“Indonesia adalah negara agraris”, jargon ini kemungkinan sudah sering terngiang-ngiang di telinga kita. Saya sendiri mengenal ungkapan ini ketika masih duduk di kelas tiga sekolah dasar, di saat mana anak mulai dianggap sudah mahir membaca dan bisa disusupi pelajaran tentang pengetahuan umum atau dulu dikenal dengan ilmu pengetahuan sosial. Memandang hal tersebut, dapat kita anggap bahwa komoditas utama bangsa ini adalah agraria atau pertanian.
Bahwa sesungguhnya, komoditas bisa diartikan sebagai barang dagangan utama, sehingga penambahan kata utama dapat dianggap sesuatu yang berlebihan atau merupakan sesuatu yang dianggap sangat utama. Saya tidak cukup mengerti dengan hal ini, mungkin ada proses gramatikal yang menjadikannya seperti , biarlah menjadi domain ahli tata bahasa. Yang terpenting adalah kita bisa mengerti maknanya.
Nah, mari kita kembali ke pembahasan tentang agraria. Pembahasan ini pun sekaligus mengajak kita untuk menutup mata sekejap tentang kenyataan bahwa negeri ini juga memiliki kekayaan alam laut yang besar. Mari kita pusatkan perhatian terhadap tanah yang subur, iklim yang baik, dan sumber daya manusia yang banyak. Dengan memandang kekuatan ini, adalah wajar bila negeri ini seharusnya adalah produsen bahan pangan dan hasil pertanian lainnya.
Namun, kenyataannya tidak sepenuhnya seperti itu. Kita dengan sadar penuh menjadi pengimpor beras, gula, dan bahan pangan lainnya. Malukah kita dengan fakta ini? Seharusnya! Kalau malu, kenapa tidak berusaha memperbaikinya? “Kan ada pemerintah”,”Itu kan urusan petani”,”Teknologi kita kan terbatas”, mungkin menjadi sebagian jawaban yang bisa timbul. Semua itu sah-sah saja akibat banyaknya kepala-kepala pemikir di negeri ini. Begitupun saya sendiri, yang sampai saat ini hanya ikut-ikut berpikir tentang ini. Dengan berpikir, saya menganggap sebagai sebuah kontribusi untuk turut membantu membangun reruntuhan ini, walaupun bisa saja menjadi boomerang yang menyerang saya. Ini tantangannya.

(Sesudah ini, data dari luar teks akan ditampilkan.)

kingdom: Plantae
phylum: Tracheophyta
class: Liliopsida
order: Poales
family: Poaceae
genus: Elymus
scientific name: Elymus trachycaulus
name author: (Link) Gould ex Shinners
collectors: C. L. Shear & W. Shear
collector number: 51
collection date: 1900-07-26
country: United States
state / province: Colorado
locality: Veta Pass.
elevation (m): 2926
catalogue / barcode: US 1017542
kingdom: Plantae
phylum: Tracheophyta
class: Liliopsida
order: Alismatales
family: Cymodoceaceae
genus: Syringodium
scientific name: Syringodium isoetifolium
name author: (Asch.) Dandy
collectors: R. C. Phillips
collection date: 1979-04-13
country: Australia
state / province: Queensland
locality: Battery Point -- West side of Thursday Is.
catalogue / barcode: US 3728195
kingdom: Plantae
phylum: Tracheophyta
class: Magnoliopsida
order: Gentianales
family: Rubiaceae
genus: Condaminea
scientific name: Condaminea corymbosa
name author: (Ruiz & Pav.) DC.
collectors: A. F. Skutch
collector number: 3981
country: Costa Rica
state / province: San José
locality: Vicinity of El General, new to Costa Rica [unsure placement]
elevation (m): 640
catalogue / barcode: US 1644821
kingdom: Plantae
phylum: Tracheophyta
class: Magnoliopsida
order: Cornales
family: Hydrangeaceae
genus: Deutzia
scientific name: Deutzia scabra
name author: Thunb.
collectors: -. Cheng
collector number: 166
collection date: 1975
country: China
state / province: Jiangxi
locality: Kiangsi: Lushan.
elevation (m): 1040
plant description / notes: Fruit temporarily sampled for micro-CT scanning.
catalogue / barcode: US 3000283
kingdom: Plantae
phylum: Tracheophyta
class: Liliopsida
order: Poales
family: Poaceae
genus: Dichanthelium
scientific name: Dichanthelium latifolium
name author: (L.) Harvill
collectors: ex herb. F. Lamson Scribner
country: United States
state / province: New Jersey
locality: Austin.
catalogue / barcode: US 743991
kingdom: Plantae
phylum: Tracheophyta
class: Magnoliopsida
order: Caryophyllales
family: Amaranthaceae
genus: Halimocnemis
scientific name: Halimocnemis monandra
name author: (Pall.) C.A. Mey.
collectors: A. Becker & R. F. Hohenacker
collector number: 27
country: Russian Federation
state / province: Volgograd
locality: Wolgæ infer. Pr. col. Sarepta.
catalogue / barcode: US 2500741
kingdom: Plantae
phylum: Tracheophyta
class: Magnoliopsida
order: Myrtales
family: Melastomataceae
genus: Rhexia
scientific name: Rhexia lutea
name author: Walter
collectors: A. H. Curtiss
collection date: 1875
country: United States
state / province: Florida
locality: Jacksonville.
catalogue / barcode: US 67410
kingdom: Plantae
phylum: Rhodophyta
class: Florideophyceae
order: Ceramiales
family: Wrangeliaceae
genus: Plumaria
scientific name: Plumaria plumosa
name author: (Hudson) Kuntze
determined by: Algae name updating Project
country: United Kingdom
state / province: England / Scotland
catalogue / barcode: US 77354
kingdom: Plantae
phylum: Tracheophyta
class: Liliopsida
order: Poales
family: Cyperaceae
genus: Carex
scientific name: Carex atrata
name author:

Apa yang saya pikirkan? Menurut saya, apa yang bisa membangkitkan kembali agraria ini adalah mendorong kembali masyarakat tani untuk lebih bersemangat melakukan praktik pertanian. Ini bisa dianggap sebagai ide utamanya yang kemudian bisa diturunkan menjadi banyak hal, seperti : penggunaan teknologi, transaksi penjualan yang jelas, distribusi yang lancar, dan masih banyak lagi. Siapa yang bisa melakukannya? Siapapun seharusnya bisa, tetapi dalam pikiran saya sedikit bergejolak dengan kecenderungan mengarahkan pandangan kepada rekan-rekan sesama anak bangsa yang saat ini menjajal pengetahuan tentang pertanian di kampus-kampus yang menyediakan menu kejuruan pertanian. Dengan bekal ilmu-ilmu teori, tentunya harus dilengkapi dengan bumbu praktik, bisa menjadi kekuatan lebih untuk membangun pertanian dibandingkan yang lain. Terkesan idealis memang, tapi menurut saya masih dalam tataran yang bisa diterima dengan logika. Nah, masalahnya sekarang adalah individu masing-masing. Kita tidak bisa menutup mata akan kenyataan yang ada bahwa kebanyakan oknum-oknum jebolan sekolah pertanian justru menjajal bidang lain di luar pertanian itu sendiri. Kita lihat saja, betapa ramainya karyawan bank yang merupakan alumni sekolah pertanian tersebut, atau kasus lainnya dengan nada yang cukup sama. Betapa sayangnya pengetahuan tersebut, seolah menjadi sia-sia. Seandainya ilmu tersebut diterapkan pada lahan yang tepat, bukan tidak mungkin bisa meningkatkan kembali semangat untuk bertani, pemanfaatan teknologi yang tepat, peningkatan hasil produksi, dan banyak lagi hasil positif yang bisa ditimbulkan.
Hasil pemikiran ini, tidak bermaksud untuk memojokkan pihak tertentu, di lain sisi justru untuk membangun kesadaran masing-masing akan apa yang bisa disumbangkan untuk membangun negeri yang kita cintai ini. Salam Indonesia!!!